Üst Üste Gelme

Kuantum kuramının belki de en garip (ve en çok itiraz alan) yönü bir sistemin aynı anda birkaç farklı durumda bulunabilmesi. Parçacıklar doğal olarak böyle durumlara giriyorlar. Örneğin bir elektron tek bir noktada değil de değişik noktalarda aynı anda bulunabilir. Max Born 1926 yılında de Broglie dalgalarının fiziksel bir dalga olmadığını , bir olasılık dalgası olarak yorumlanması gerektiği düşüncesini ortaya attı. Buna göre parçacıklar de Broglie dalgasının bulunduğu her yerde bulunur, bunlar dalganın güçlü olduğu yerlerde yüksek olasılıkla, zayıf olduğu yerlerde de zayıf olasılıkla bulunuyor. Böylece parçacığın konumu doğal bir belirsizlik taşır. Max Born bu çalışmasından ötürü 1954 yılında Nobel Ödülü kazandı.

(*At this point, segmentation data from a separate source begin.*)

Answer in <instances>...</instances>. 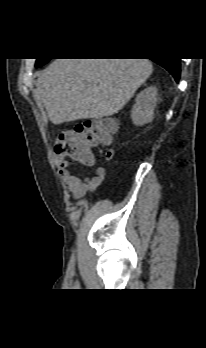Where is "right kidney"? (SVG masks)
Segmentation results:
<instances>
[{
  "instance_id": "ca27d5eb",
  "label": "right kidney",
  "mask_w": 206,
  "mask_h": 348,
  "mask_svg": "<svg viewBox=\"0 0 206 348\" xmlns=\"http://www.w3.org/2000/svg\"><path fill=\"white\" fill-rule=\"evenodd\" d=\"M157 95L156 87L152 86L137 95L131 111V118L136 126H142L153 120Z\"/></svg>"
}]
</instances>
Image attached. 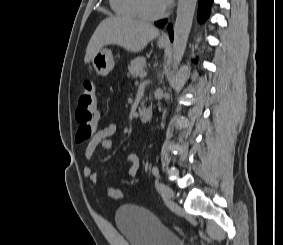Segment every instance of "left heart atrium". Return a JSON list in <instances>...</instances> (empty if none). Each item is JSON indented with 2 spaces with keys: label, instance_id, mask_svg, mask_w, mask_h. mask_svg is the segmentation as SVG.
I'll return each mask as SVG.
<instances>
[{
  "label": "left heart atrium",
  "instance_id": "left-heart-atrium-1",
  "mask_svg": "<svg viewBox=\"0 0 283 245\" xmlns=\"http://www.w3.org/2000/svg\"><path fill=\"white\" fill-rule=\"evenodd\" d=\"M161 1L165 6H167L171 2V0H161Z\"/></svg>",
  "mask_w": 283,
  "mask_h": 245
}]
</instances>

Erwin Schrödinger, üst üste gelme ilkesinin yarattığı gariplikleri en açık biçimde ortaya koyan bir düşünce deneyi tasarladı. Schrödinger'in kedisi olarak bilinen bu deneyde bir kedi aynı anda hem diri hem de ölü olduğu bir duruma sokulabiliyordu. Hem mikroskopik ölçekte hem de bazı makroskopik cisimlerde var olduğu bilinen üst üste gelme olgusunun yorumu sürekli tartışma konusu olagelmiştir.